Tax reform would provide much-needed boost for Canada’s stagnant economy
As stagnant economic growth and declining living standards become increasingly salient, it’s clear that governments across the country must change their approach. One area ripe for reform, that governments continue to ignore, is Canada’s uncompetitive personal income taxes.
In recent years, weak economic growth has resulted in an extended decline in Canadian living standards. From the middle of 2019 to the end of 2023, inflation-adjusted gross domestic product (GDP) per person—a broad measure of individual living standards—declined 3.0 per cent from $59,905 to $58,111. In other words, Canadian living standards at the end of 2023 were worse than they were four and a half years prior. And comparing this to previous periods of decline reveals that Canadians are currently facing the second longest decline in their living standards of the last 40 years.
Yet while Canada’s faltering economy and falling living standards were a major issue governments were expected to address in this year’s round of budgets, by and large the federal and provincial governments missed the opportunity to reform a key area holding back economic growth—Canada’s high taxes.

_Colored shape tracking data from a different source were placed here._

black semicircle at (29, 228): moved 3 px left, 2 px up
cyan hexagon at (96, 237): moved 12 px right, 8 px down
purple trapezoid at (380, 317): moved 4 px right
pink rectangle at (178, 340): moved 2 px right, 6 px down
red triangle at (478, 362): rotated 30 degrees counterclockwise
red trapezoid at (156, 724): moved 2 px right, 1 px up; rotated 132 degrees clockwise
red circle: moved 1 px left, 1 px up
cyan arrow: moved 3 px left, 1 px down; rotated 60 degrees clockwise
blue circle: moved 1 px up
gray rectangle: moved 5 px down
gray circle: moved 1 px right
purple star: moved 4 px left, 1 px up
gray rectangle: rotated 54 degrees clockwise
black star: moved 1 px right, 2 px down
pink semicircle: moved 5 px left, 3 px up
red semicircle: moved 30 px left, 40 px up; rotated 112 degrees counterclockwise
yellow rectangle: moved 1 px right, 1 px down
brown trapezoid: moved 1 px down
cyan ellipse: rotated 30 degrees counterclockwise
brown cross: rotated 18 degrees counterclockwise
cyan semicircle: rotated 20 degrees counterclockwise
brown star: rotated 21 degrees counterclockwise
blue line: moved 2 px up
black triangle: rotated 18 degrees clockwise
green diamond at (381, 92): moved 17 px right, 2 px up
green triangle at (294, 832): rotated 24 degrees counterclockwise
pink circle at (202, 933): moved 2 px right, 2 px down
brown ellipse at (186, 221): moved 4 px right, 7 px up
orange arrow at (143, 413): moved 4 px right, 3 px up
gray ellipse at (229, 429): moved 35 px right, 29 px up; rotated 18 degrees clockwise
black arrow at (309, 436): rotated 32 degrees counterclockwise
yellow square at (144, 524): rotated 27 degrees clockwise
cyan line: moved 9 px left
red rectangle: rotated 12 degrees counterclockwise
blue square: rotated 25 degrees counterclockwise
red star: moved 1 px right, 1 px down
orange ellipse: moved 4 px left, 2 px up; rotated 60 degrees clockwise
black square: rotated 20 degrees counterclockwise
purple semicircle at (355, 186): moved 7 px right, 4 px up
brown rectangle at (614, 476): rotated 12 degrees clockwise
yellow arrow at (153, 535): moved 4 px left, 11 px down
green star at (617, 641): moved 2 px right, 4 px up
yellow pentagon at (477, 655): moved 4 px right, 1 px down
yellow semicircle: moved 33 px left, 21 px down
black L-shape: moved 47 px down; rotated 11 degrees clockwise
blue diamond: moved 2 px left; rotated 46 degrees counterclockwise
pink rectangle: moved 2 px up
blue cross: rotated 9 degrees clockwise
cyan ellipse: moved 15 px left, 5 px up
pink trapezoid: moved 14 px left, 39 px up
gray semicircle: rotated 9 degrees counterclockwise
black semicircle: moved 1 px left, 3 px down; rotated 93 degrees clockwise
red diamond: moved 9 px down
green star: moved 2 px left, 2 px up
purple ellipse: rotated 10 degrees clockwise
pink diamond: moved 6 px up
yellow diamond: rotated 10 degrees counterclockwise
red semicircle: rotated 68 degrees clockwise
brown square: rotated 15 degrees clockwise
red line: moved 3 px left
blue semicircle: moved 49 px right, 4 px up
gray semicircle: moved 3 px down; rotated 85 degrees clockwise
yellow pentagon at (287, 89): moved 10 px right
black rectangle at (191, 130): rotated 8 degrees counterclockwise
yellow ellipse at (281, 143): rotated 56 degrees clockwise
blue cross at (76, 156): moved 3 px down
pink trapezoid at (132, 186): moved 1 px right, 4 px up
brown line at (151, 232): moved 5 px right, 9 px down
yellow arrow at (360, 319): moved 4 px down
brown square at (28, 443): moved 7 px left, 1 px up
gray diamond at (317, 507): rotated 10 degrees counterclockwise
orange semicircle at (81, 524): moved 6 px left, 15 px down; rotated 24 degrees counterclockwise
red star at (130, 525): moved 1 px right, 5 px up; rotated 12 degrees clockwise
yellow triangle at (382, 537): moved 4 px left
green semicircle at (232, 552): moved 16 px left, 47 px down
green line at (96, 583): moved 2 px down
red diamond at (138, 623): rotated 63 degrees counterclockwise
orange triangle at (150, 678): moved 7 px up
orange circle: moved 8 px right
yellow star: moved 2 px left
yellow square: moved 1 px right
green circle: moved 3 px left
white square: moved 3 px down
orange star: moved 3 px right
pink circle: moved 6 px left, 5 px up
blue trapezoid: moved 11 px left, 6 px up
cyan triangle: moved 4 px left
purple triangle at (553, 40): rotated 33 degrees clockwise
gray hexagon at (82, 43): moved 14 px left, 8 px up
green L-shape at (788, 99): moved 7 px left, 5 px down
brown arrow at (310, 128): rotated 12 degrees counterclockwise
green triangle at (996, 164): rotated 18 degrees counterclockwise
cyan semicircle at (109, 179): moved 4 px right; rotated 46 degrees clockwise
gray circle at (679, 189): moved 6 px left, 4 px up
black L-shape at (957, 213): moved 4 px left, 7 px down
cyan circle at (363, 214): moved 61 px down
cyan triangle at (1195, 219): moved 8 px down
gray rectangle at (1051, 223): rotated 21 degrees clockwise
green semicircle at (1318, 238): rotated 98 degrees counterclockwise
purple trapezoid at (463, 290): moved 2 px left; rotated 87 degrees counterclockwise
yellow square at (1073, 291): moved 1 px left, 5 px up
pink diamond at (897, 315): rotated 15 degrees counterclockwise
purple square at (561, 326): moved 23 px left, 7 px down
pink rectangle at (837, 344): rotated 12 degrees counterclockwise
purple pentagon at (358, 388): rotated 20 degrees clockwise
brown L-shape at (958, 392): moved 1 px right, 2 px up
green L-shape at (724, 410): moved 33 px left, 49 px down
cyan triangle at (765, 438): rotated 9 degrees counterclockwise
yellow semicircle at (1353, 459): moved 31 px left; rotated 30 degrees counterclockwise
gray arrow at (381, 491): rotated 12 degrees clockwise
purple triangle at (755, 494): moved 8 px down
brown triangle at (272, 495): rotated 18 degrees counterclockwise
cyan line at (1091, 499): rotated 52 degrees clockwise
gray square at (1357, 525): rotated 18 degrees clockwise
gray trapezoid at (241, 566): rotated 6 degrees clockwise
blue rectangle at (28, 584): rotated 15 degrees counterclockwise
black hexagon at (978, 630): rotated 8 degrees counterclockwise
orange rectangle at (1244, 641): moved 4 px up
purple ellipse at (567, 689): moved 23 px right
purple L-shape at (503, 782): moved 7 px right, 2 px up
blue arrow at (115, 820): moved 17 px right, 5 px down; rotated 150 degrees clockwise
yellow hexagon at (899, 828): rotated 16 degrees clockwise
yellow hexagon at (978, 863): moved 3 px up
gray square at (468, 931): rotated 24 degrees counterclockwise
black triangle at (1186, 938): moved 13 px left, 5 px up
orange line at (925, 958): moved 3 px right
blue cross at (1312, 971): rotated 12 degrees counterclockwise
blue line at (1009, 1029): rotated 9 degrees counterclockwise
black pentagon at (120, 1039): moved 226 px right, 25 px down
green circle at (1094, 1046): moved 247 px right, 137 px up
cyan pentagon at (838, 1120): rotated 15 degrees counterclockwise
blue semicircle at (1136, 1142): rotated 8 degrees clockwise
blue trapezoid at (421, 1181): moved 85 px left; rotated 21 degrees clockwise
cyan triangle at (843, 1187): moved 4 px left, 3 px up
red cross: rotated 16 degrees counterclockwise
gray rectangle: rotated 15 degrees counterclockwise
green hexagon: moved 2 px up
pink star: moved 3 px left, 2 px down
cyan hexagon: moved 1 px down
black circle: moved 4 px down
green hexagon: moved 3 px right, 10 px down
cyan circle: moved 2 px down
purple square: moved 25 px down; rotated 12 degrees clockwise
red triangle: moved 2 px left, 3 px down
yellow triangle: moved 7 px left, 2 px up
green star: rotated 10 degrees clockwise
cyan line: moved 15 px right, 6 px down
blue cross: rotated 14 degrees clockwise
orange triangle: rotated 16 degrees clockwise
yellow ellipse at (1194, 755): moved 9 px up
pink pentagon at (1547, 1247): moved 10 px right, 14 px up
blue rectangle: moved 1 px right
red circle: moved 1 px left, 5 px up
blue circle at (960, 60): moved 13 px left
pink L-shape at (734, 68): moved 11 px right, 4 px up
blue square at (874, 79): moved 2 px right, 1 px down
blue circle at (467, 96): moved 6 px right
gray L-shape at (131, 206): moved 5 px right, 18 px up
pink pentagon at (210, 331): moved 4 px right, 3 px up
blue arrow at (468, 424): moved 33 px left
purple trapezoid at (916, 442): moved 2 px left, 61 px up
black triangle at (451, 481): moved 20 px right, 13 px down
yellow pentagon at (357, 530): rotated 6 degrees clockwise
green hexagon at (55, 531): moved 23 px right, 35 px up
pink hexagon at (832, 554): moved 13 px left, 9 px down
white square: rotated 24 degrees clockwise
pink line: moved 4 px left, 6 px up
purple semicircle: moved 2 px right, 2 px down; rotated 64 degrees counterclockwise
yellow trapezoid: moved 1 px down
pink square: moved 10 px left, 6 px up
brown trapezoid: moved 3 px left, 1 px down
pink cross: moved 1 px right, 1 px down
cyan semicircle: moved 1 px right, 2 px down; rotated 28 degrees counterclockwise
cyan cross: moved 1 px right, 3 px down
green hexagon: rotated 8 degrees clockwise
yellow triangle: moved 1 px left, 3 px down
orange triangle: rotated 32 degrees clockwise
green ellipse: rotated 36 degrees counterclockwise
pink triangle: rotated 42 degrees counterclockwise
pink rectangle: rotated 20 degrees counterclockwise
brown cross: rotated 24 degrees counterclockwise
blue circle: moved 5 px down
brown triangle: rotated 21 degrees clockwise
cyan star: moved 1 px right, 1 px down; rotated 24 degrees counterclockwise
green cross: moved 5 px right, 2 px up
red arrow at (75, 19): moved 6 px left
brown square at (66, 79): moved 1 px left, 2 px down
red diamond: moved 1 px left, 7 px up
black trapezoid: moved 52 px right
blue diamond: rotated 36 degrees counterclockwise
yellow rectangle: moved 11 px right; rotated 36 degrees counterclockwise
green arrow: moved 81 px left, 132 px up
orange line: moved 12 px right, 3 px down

A recent study shows that Canada’s marginal personal income tax rates are relatively high compared to the United States and many international countries. Marginal tax rates—which are the tax rates on the next dollar earned—influence people’s decisions to work, invest, or engage in other productive activities.
Comparing the combined (federal and provincial/state) marginal personal income tax rates of 61 Canadian and U.S. jurisdictions shows that at varying income levels, Canadians largely face higher tax rates than their American counterparts. Specifically, when ranking the top combined marginal tax rates in 2023, Canadian provinces occupied nine of the top 10 spots among the 61 jurisdictions. Furthermore, at other income levels such as C$50,000 and C$150,000 all 10 provinces had higher marginal tax rates than every U.S. state.
Similarly, compared to the 38 industrialized countries making up the Organisation for Economic Cooperation and Development (OECD) Canada’s top combined personal income tax rate ranked fifth highest in 2022 (the latest year of comparable data). This was significantly higher than countries such as Australia (16th), the United Kingdom (19th) and the United States (23rd).
But how do high personal income tax rates inhibit economic growth?
Just as businesses compete to hire the best workers, jurisdictions compete to attract and retain highly skilled individuals, such as entrepreneurs or doctors, who contribute significantly to the economy. Though taxes are one of many factors that influence where someone lives, jurisdictions with relatively low taxes generally enjoy a competitive edge in attracting these highly productive individuals. Therefore, countries with more competitive taxes enjoy the economic growth associated with attracting and retaining high-skilled workers.
In addition, high taxes also inhibit economic growth by reducing the reward individuals receive for engaging in productive economic activities. When there’s less reward, people have less incentive to work additional hours or be an entrepreneur. In other words, when people receive less money for their hard work, they are likely to spend less time working than they would otherwise, and the economy suffers as a consequence.
Canadians are feeling the strain of a faltering economy, yet despite it being a clear drag on economic growth, governments across the country continuously fail to meaningfully address the country’s high taxes. Making Canada’s personal income taxes more competitive with other jurisdictions would introduce a much-needed economic boost.